With a team of helpers in the kitchen the two chefs each prepared five amuse-bouche sized tastes based on New Zealand ingredients. In a nice twist, each one was matched with a wine from the rival country, chosen by Chris Archer of Archer McRae and Alastair Morris of Regional Wines and Spirits.

Le Cordon Bleu event at the French Residency, Thorndon.

The match started with a Dumangin champagne and a Palliser Estate methode traditionelle, the bubbles replacing the rugby match anthems. Similarly, there was no intimidating haka but chef Clergue did manage to gain an early psychological advantage with the impressive height of his hat. Bosley admitted to being completely outclassed on that score.

Chef Martin Bosley

Chef Philippe Clergue














As to the food. The French kicked off by showing us exactly what to do with our greenshell mussels. Clergue presented a crunchy croquette, or ‘cromesquis’, with a velvety sauce that hinted of crustacean. It was matched with a Cambridge Road Arohanui Rose 2009. Bosley retaliated with snapper on cauliflower puree with asparagus and almond caramel, his try was trickier but not as succesful. The wine was a new one on me, a 2009 Picpoul de Pinet from the Languedoc, a lovely match with the fish.

The second round was salmon. Bosley’s was a mini version of his famous cedar planked salmon, served with a chive citrus emulsion and a sprinkling of wasabi flying fish caviar. Texturally brilliant and quite different to Clergue’s rendition. The Frenchman served his salmon raw. It was thinly sliced, silky textured, and it was wrapped around a delicious oyster tartare. Both were superb.

Clergue's Salmon

Bosley's Salmon







Lamb was next. Clergue partered his saddle of lamb with sweetbreads and fondant potatoes. Chef Bosley presented confit lamb loin, topped with fennel pollen and a Jerusalem artichoke crisp. It won my vote for dish of the match. And I’d love to know how he got hold of the pollen – did he shake it off the flowers himself or has he trained a few bees to do the job for him? Either way, you have to admire his commitment.

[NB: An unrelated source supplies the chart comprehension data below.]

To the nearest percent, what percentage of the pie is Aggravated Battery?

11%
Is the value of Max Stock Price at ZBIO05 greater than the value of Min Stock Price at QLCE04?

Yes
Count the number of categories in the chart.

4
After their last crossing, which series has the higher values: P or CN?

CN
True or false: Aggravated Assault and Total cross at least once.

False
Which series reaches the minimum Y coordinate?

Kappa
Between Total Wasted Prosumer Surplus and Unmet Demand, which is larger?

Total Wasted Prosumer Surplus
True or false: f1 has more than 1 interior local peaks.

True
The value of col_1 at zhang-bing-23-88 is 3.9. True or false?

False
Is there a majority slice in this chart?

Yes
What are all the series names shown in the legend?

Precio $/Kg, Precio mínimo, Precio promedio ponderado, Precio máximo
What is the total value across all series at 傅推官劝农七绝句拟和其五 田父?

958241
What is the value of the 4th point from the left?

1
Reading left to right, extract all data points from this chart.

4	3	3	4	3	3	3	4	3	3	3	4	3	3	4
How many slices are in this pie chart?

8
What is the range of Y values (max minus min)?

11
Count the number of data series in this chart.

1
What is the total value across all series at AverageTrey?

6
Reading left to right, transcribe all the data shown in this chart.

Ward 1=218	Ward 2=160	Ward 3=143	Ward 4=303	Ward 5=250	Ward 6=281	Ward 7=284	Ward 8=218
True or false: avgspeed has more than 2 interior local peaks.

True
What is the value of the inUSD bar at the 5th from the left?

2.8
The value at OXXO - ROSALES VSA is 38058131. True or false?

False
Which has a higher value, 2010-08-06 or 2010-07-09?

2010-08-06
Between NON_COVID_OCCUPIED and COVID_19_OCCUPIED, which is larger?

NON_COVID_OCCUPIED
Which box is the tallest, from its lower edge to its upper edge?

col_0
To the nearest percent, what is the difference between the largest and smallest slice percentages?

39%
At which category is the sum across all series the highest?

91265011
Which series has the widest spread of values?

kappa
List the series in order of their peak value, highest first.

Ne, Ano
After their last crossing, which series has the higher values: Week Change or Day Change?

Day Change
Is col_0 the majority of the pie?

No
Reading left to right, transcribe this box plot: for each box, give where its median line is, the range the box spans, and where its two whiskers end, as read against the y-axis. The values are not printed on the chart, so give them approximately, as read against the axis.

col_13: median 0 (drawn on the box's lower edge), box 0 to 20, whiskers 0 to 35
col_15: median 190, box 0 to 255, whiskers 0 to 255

The beef fillet was too close to call. Bosley’s was a riff on steak béarnaise, topped with a gaufrette potato crisp.  Clergue  partnered his with chestnuts and a hint of juniper in a spiced wine sauce.

Bosley's beef fillet

Clergue's beef fillet












A Dry River Gewurtztraminer was possibly my wine of the night (I gave it 2 ticks so it must have been good) It matched Clergue’s orange crème brulée, which for classic simplicity beat Bosley’s more intriguing dessert – a combination of orange and pickled radish dressed with honey and yoghurt.

Overall winner? Our hosts were too diplomatic to hold a formal vote but I reckon France won by a whisker. Let’s hope they don’t do the same on the field.